* TEXT PASSAGE
Content starts
This document introduces methods to avoid reported decoder misbehaviour at CRA access units. Reported decoder misbehaviours at CRA access units are caused by 1) parameter set mismatch and 2) failure to random access signalling and/or detection. In this document, informative notes to avoid the reported decoder misbehaviour at CRA access units are proposed, and also, a condition to set the value of HandleCraAsBlaFlag is proposed for clarification.

Remark: This sounds like a systems issue.

It was noted that issue 1 is related to contribution JCTVC-L0047. No action taken on issue 1.

It was commented by some participants that the proposed NOTE 4 in clause 7.4.1.4.1 seemed unneccesary. No action taken regarding the proposed NOTE 4.

Proposal 2 is phrased by the proponent as follows: "If seq_parameter_set_id is different from that of active sequence parameter set, HandleCraAsBlaFlag is set to 1." No action taken.

JCTVC-L0170 HEVC v1 scalability hook: long-term pictures with layer_id values [M. M. Hannuksela, A. Hallapuro (Nokia)]

The discussion in Track B was initially chaired by Y.-K. Wang.

It is proposed in this contribution to enable SHVC to use a long-term reference picture having nuh_layer_id equal to A as reference for inter prediction for a picture having nuh_layer_id greater than A. This functionality would, for example, enable storing a long-term reference picture at a low resolution and hence consume a relatively moderate amount of decoded picture buffer (DPB) memory rather than storing long-term reference pictures separately at each layer they are intended to be used as reference for inter prediction.
Content ends
* SUPPLIED RECORDS
Content starts
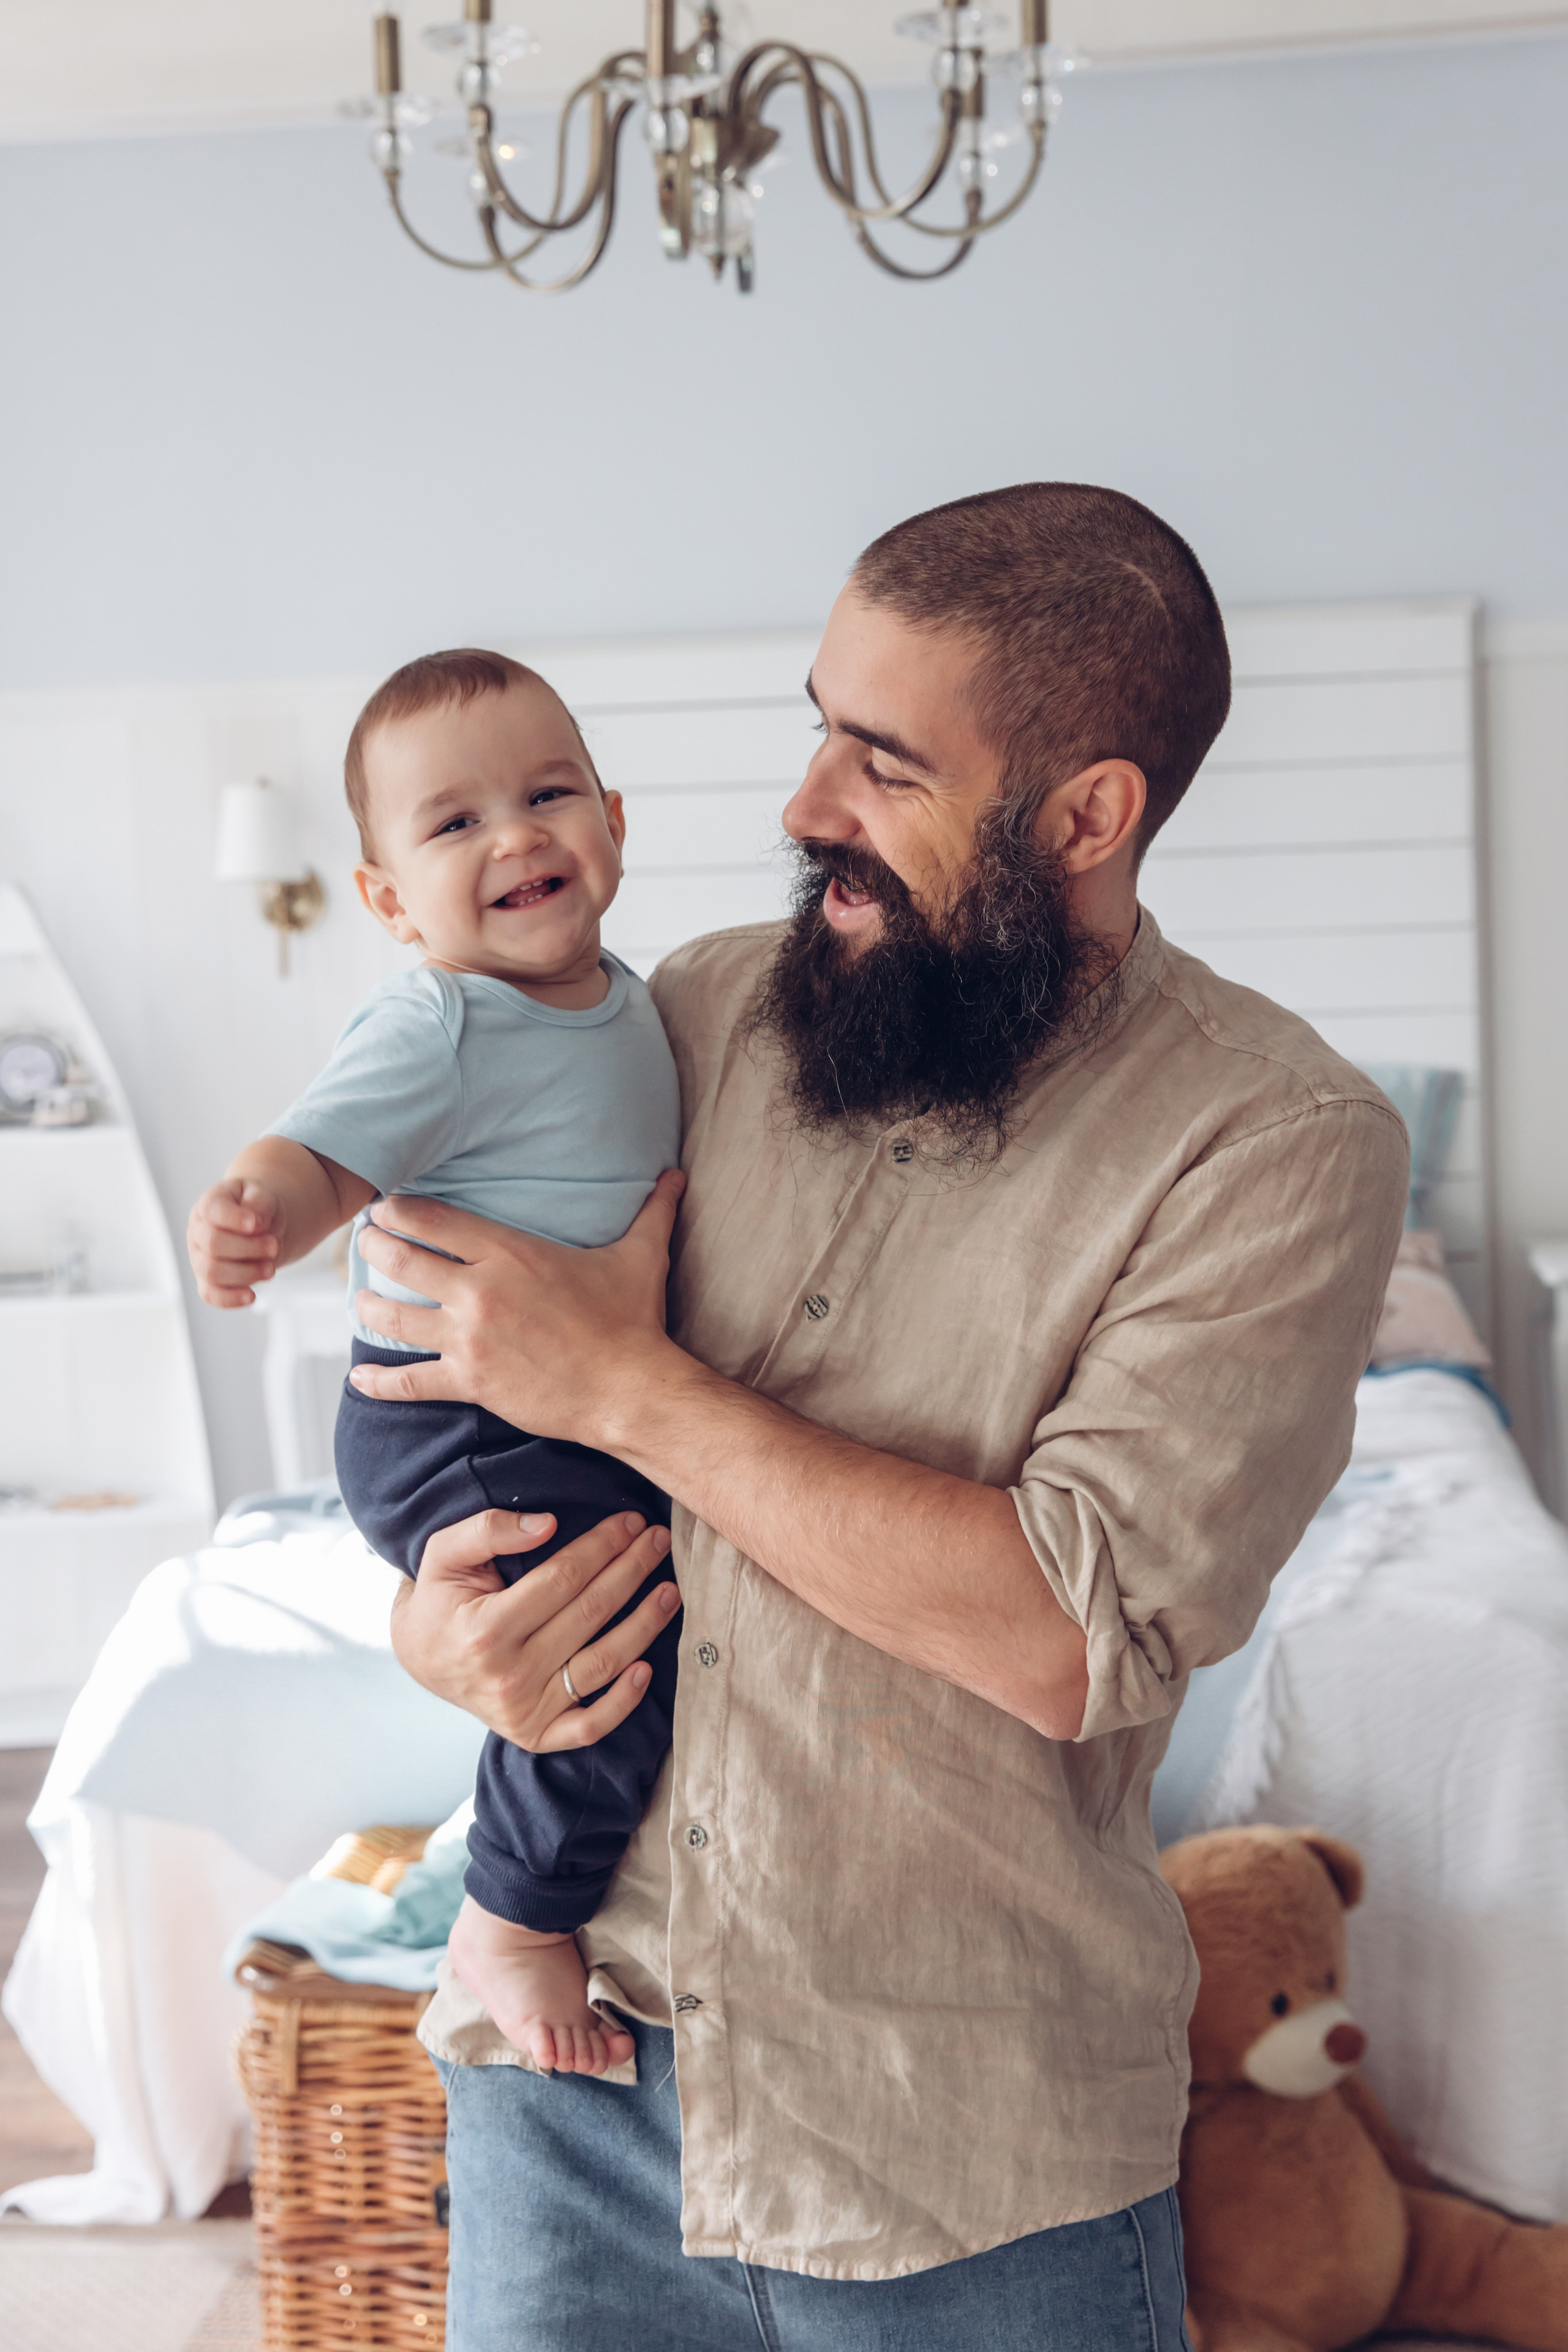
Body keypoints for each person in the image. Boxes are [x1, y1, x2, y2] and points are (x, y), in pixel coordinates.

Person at [350, 484, 1411, 2351]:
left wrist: (626, 1389)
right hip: (571, 2079)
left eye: (883, 762)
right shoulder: (684, 1013)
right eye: (818, 727)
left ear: (1086, 815)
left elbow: (1070, 1633)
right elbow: (455, 1363)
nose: (805, 804)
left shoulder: (1277, 1142)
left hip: (970, 2158)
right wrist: (434, 1632)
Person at [185, 650, 685, 2075]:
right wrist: (260, 1211)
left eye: (548, 795)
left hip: (554, 1406)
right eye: (456, 822)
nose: (515, 836)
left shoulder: (637, 998)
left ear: (614, 824)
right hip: (455, 1418)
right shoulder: (442, 1018)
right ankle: (512, 1919)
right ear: (390, 901)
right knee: (602, 1655)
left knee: (640, 1617)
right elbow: (320, 1152)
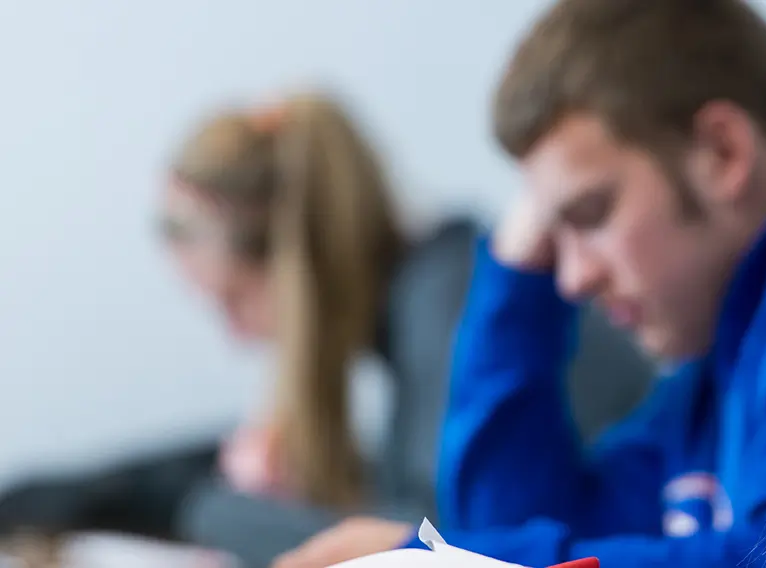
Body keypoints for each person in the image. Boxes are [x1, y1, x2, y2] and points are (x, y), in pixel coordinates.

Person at [269, 1, 766, 567]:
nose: (574, 277)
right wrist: (516, 279)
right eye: (555, 238)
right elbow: (522, 524)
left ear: (721, 153)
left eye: (589, 214)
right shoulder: (704, 376)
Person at [0, 92, 655, 568]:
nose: (237, 336)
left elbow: (438, 548)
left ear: (293, 268)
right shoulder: (432, 291)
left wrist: (201, 509)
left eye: (234, 300)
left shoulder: (449, 306)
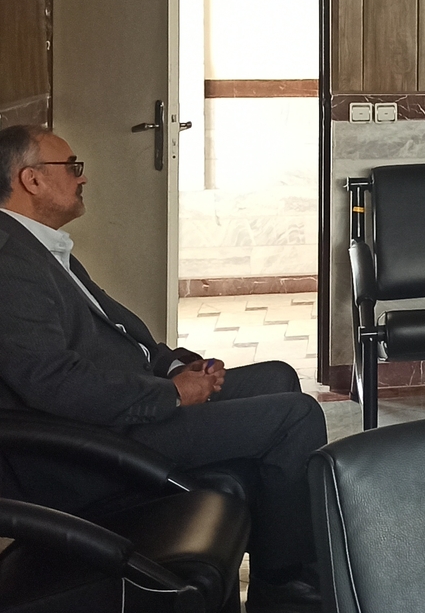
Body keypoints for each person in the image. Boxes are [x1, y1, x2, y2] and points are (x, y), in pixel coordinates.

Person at [0, 124, 326, 611]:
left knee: (278, 376)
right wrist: (173, 394)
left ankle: (281, 562)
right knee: (295, 416)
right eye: (71, 167)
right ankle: (287, 590)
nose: (81, 177)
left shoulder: (38, 245)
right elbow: (53, 382)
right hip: (91, 445)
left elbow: (118, 330)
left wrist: (175, 365)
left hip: (122, 410)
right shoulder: (10, 263)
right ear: (31, 179)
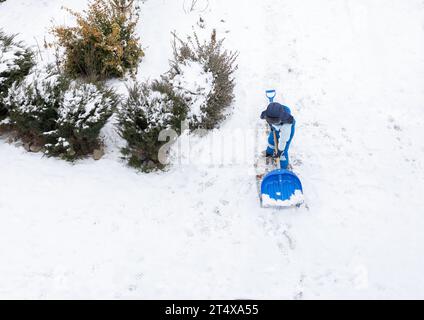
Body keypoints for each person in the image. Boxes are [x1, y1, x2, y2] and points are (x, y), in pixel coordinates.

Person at [260, 102, 295, 170]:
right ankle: (269, 153)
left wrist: (279, 151)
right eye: (270, 120)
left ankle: (284, 168)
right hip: (276, 128)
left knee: (283, 152)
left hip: (286, 130)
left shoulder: (287, 124)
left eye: (275, 121)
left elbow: (283, 140)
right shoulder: (267, 114)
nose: (273, 122)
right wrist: (271, 125)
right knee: (271, 140)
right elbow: (265, 117)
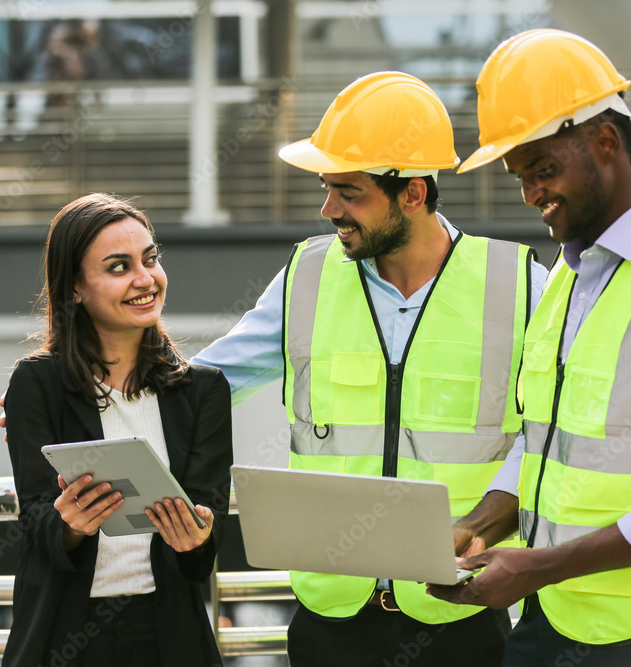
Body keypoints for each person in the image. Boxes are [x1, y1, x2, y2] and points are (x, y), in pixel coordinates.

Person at [428, 29, 631, 667]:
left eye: (543, 169)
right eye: (520, 176)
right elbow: (546, 438)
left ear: (604, 141)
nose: (530, 194)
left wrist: (541, 567)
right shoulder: (569, 279)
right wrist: (483, 524)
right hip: (558, 617)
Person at [193, 71, 548, 666]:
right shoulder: (306, 277)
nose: (328, 209)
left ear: (412, 192)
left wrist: (488, 519)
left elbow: (548, 429)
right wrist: (84, 394)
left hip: (458, 616)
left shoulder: (520, 288)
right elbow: (202, 384)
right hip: (330, 625)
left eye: (349, 192)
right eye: (328, 189)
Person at [2, 193, 231, 667]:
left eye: (150, 259)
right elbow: (35, 522)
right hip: (63, 629)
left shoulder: (203, 390)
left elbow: (204, 545)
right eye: (118, 267)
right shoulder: (36, 382)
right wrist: (67, 525)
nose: (145, 279)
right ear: (74, 290)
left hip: (167, 629)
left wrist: (197, 537)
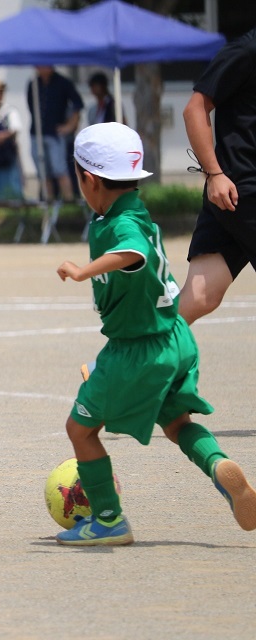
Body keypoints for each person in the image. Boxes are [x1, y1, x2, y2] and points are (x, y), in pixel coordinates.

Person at [54, 122, 256, 546]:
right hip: (174, 338)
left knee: (80, 430)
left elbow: (134, 252)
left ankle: (108, 520)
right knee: (177, 423)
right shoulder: (135, 211)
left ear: (88, 179)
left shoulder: (122, 225)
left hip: (137, 351)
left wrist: (83, 271)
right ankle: (219, 467)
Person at [179, 28, 256, 326]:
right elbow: (194, 109)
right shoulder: (246, 51)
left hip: (231, 200)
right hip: (242, 190)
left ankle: (123, 355)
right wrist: (214, 174)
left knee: (200, 296)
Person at [26, 66, 83, 203]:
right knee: (43, 172)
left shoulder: (63, 83)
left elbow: (78, 104)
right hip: (37, 134)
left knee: (60, 170)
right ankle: (49, 202)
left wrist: (69, 126)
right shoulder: (33, 84)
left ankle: (69, 202)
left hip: (55, 135)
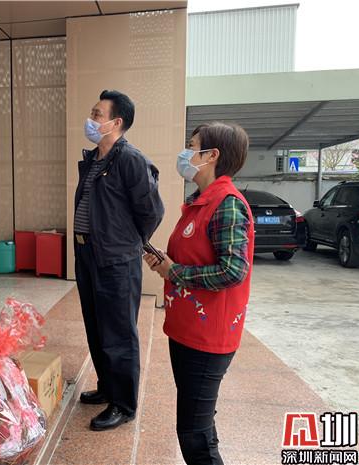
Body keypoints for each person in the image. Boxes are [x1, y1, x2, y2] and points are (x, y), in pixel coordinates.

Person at [144, 121, 254, 464]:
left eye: (192, 147)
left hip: (208, 338)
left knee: (193, 434)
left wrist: (174, 271)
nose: (186, 153)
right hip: (188, 329)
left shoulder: (227, 204)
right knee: (199, 424)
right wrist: (167, 263)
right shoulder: (200, 203)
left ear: (211, 155)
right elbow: (197, 255)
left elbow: (232, 270)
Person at [74, 90, 164, 431]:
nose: (91, 119)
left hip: (116, 259)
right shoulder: (94, 159)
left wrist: (128, 243)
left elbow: (152, 212)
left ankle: (123, 404)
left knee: (119, 333)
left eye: (97, 114)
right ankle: (107, 387)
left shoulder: (131, 160)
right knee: (97, 326)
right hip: (88, 255)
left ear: (116, 122)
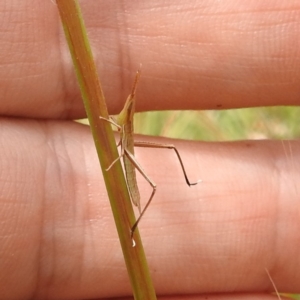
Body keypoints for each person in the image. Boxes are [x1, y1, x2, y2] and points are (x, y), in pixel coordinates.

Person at [0, 1, 299, 299]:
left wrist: (115, 136)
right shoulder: (120, 116)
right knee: (155, 154)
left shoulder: (124, 121)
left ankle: (136, 226)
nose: (129, 102)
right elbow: (115, 125)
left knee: (155, 178)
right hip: (123, 152)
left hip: (127, 156)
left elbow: (120, 133)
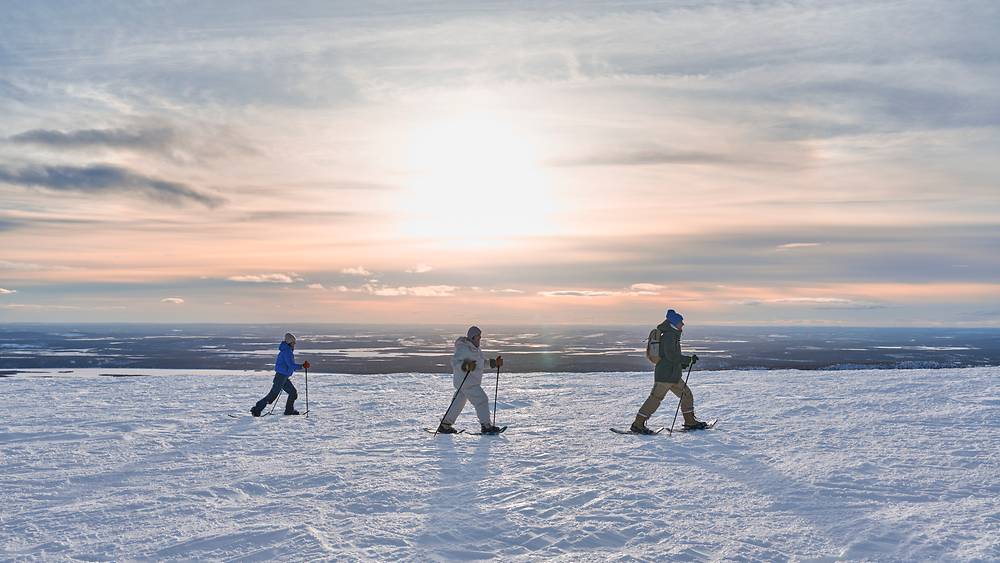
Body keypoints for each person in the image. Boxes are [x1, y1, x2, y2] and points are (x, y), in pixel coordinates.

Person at [630, 309, 707, 433]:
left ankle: (690, 422)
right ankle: (638, 424)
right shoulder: (669, 336)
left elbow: (669, 357)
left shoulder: (672, 334)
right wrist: (688, 360)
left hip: (672, 375)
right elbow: (671, 356)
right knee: (655, 399)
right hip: (665, 376)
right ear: (674, 323)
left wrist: (680, 365)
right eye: (680, 322)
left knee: (686, 395)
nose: (683, 324)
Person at [437, 326, 504, 434]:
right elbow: (454, 362)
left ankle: (445, 425)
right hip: (467, 382)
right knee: (481, 400)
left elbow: (481, 363)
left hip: (467, 382)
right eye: (478, 337)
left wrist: (494, 363)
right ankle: (486, 426)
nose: (479, 339)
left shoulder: (476, 349)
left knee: (458, 403)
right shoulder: (464, 348)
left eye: (480, 337)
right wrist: (466, 366)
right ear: (472, 337)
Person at [251, 332, 310, 416]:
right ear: (290, 342)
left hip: (284, 377)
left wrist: (300, 366)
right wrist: (302, 366)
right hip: (281, 377)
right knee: (272, 396)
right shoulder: (287, 352)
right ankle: (256, 410)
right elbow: (291, 365)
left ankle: (289, 411)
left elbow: (289, 366)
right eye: (293, 342)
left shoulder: (287, 351)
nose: (294, 344)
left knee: (293, 393)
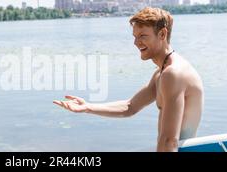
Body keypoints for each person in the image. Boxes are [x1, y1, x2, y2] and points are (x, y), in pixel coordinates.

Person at [53, 7, 204, 152]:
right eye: (135, 37)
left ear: (162, 34)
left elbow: (169, 140)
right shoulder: (162, 73)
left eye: (143, 36)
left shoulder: (173, 74)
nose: (136, 43)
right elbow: (130, 107)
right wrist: (87, 107)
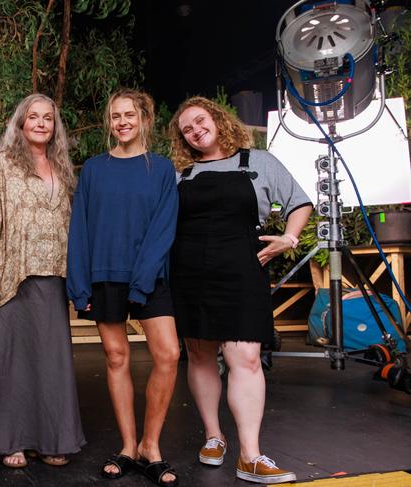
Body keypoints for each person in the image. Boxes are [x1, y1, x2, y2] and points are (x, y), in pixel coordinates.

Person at [168, 96, 313, 485]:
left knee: (246, 358)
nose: (196, 131)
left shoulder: (259, 161)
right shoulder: (180, 173)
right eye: (187, 129)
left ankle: (250, 455)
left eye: (200, 122)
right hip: (190, 272)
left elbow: (300, 202)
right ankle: (213, 437)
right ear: (183, 139)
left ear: (216, 119)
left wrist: (290, 237)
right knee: (199, 355)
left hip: (242, 270)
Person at [0, 93, 86, 469]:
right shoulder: (1, 165)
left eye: (48, 118)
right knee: (11, 364)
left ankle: (50, 440)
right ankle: (11, 441)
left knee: (50, 364)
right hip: (10, 275)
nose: (41, 123)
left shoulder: (63, 169)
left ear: (55, 127)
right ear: (20, 123)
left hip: (52, 278)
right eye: (33, 117)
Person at [67, 88, 180, 487]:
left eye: (129, 114)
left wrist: (143, 277)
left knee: (168, 354)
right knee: (117, 358)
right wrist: (78, 284)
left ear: (144, 118)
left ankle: (152, 446)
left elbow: (164, 228)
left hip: (148, 275)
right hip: (104, 275)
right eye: (115, 116)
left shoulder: (162, 169)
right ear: (109, 123)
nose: (122, 122)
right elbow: (79, 227)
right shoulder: (94, 169)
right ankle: (129, 446)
Content ends
* TASKS
1 > Answer these questions from the HEVC meeting notes:
(a) Under Proposal 2, what value is HandleCraAsBlaFlag set to when seq_parameter_set_id differs from that of the active sequence parameter set?
(b) Which contribution was issue 1 noted to be related to?
(c) Who initially chaired the discussion in Track B?
2 > Write the next part of the HEVC meeting notes, picking up after their last sentence.
The listing has no connection to the HEVC meeting notes.

* TASK-BY-TASK ANSWERS
1 >
(a) 1
(b) JCTVC-L0047
(c) Y.-K. Wang

2 >
In order to realize the proposed functionality, the following changes are proposed for HEVC version 1:

Association of nuh_reserved_zero_6bits (informally referred to herein as NR6, which is expected to be called nuh_layer_id in SHVC) with each long-term reference picture in the reference picture set (RPS).
Syntax changes to indicate the nuh_reserved_zero_6bits for long-term reference pictures in RPS related syntax, the presence of which is controlled by a sequence parameter set flag.

Remark: There are some issues on long-term reference picture in both text and software (at least in software), and also there are no conformance bitstreams. We need to make sure to have these fixed.

Remark: It seems there is an assumption on how DPB management is done.

Remark: It is also assumed that all short-term reference pictures are only from the same layer, i.e. inter-layer reference pictures cannot be LTRPs.

Question: It is OK to not specify this in Version 1? The proponent answered no.

It was requested to have some more time to study further the details of the proposal.

After further study, the proponent indicated that it was actually not necessary to make a version 1 change to accommodate the requested functionality.

Thus, it was agreed that no change to version 1 was needed.

It was commented that a prior contribution K0222 had a method for extending RPS syntax.

It was commented that it is not yet clear whether the scheme is actually desirable, such that it may not be necessary to try to accommodate it in the manner suggested by K0222.

May be relevant to non-version-1 plans.

JCTVC-L0179 Output flag location [J. Boyce, W. Jang, D. Hong, S. Wenger (Vidyo)]

The discussion of this in Track B was initially chaired by Y.-K. Wang.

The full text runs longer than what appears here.